Start Source material

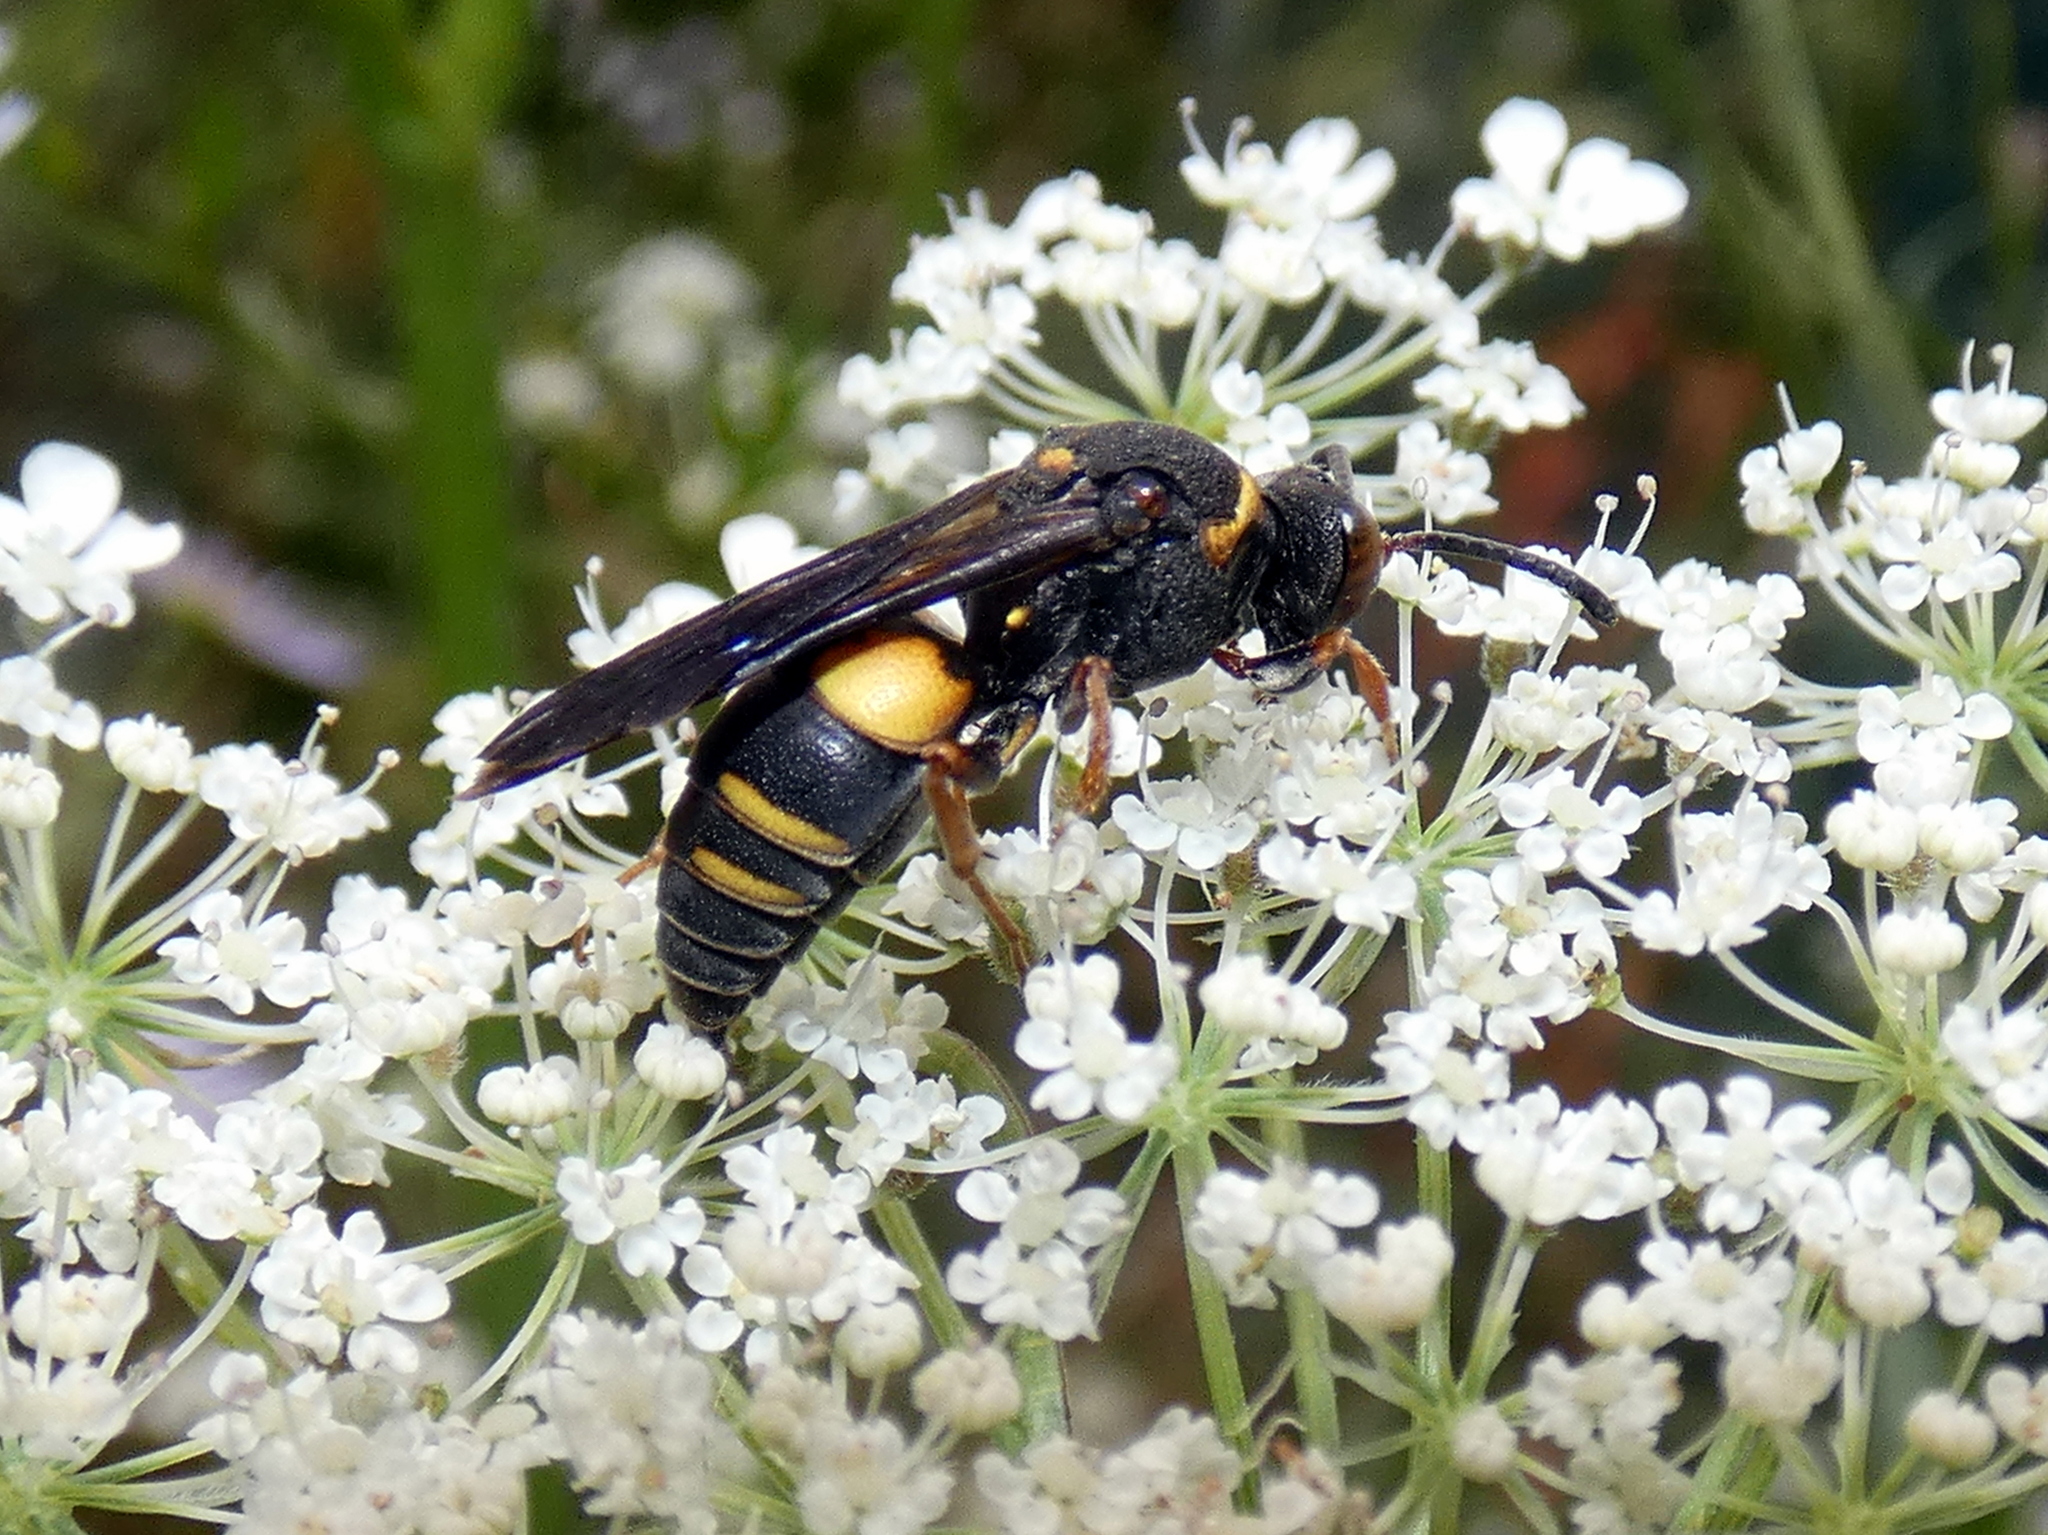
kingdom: Animalia
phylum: Arthropoda
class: Insecta
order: Hymenoptera
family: Crabronidae
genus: Nysson
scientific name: Nysson plagiatus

End Source material

**Written request:** Copy out every line of the data above word for word, but leave out the pictures.

**Task response:**
kingdom: Animalia
phylum: Arthropoda
class: Insecta
order: Hymenoptera
family: Crabronidae
genus: Nysson
scientific name: Nysson plagiatus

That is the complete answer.